Артистическая карьера Графа прервалась совсем неожиданно, сразу же после дебюта Катеньки.
Главреж устроил маленький банкет - шампанское, лимонад, бутерброды. После хвалебных речей он пригласил счастливую Катеньку в свой кабинет, чтобы вручить ей текст новой роли - Катерины из "Грозы" Островского. Но буквально через две-три минуты она выбежала оттуда растрепанная, негодующая, заправляя в юбку разорванную кофточку.
Граф медленно опустил на стол бокал с шампанским - его уже тогда отличало редкое хладнокровие - и направился в кабинет главрежа. Пробыл у него не дольше, чем Катенька… Потом была "скорая", были врачи, носилки… Выяснилось, что у главрежа вывихнута рука, выбито восемь зубов, сломано три ребра…

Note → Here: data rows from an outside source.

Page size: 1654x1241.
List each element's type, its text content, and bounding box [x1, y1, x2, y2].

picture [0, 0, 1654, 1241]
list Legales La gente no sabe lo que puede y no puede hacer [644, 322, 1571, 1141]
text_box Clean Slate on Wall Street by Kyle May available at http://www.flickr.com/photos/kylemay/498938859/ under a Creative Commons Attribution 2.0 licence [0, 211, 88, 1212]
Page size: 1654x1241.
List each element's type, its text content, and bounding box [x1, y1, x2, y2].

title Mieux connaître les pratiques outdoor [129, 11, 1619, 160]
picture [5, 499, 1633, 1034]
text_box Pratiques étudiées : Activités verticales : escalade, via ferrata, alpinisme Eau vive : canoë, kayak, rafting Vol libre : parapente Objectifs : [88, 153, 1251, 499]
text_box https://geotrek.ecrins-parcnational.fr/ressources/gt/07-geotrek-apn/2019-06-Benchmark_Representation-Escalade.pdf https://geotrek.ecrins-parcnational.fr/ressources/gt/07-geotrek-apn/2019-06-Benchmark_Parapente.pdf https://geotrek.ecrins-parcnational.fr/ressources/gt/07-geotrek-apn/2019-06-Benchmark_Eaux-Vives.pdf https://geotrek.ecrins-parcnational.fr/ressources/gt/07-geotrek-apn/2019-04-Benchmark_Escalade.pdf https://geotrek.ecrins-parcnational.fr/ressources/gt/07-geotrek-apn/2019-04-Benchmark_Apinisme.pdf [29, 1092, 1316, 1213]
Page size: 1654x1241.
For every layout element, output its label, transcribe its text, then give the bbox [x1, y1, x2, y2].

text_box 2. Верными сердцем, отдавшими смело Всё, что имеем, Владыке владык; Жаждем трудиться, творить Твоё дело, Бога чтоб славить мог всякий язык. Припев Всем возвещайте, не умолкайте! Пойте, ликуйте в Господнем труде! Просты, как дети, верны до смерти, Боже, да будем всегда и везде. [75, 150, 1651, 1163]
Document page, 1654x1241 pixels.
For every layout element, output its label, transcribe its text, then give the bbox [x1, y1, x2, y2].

Арестовать Графа не успели. На следующее утро он пошел в военкомат, а вечером роту добровольцев отправили на фронт. Из своего товарного, "пятьсотвеселого" вагона он неотрывно, мучительно, как бы прощаясь навсегда, смотрел на отдаляющиеся фигурки трех самых дорогих ему людей - тетю, бывшего статского советника и Катеньку…
Писал часто, всем троим. Но вдруг поток писем прекратился и пришла страшная похоронка… "Пал смертью храбрых…" Тетя не выдержала этого удара. Потом заснул в кресле и не проснулся бывший статский советник. Никто уже не провожал Катеньку, когда ее труппу эвакуировали в Среднюю Азию…
Граф вернулся. Со Звездой Героя Советского Союза. Побывал у могилок всех своих учителей (тут дядюшка Цан благоговейно добавил: "Там и сейчас по его заказу каждую неделю кладут свежие цветы").
Начал искать Катеньку. Но все адресаты давали неутешительные ответы. Долго ходил в поисках работы. Оказалось, что Герои Советского Союза никому не нужны в мирные дни. Полгода был худруком в Доме культуры. Хотел поставить на немецком языке своего любимого "Фауста", но перед генеральной репетицией пришел жесткий отказ. В юротделе культуры потом еще долго возмущались: "Ставить пьесу на языке фашистов! Что это за космополит такой объявился?.." Стал выступать в Доме культуры со своей программой "Венок поэтов": читал Пастернака, Ахматову, Мандельштама… и вскоре очутился в комнате на Лубянке, где уважаемому Герою Советского Союза полдня терпеливо разъясняли, что распространение упаднической поэзии равносильно вражеской пропаганде…
Тогда он перешел работать в "Интурист" переводчиком. Но лакейскую службу Граф не приучен был исполнять. Не прошло и года, как фарцовщики с почтением и страхом стали говорить о "старом Графе", своем отце и благодетеле. Но никто из них не догадывался, что "старый Граф" и есть тот молодой обаятельный переводчик со Звездой Героя Советского Союза, которого они часто видят в толпе иностранцев.
С Олегом Граф познакомился в ресторане "Пекин", где частенько сиживал по вечерам в одиночестве за столиком, который "откупил" у метрдотеля. Он предложил Олегу присесть "на секундочку", и с той "секундочки" они уже не расставались, столик теперь накрывали на двоих.
Как-то испуганный официант прибежал к дядюшке Цану.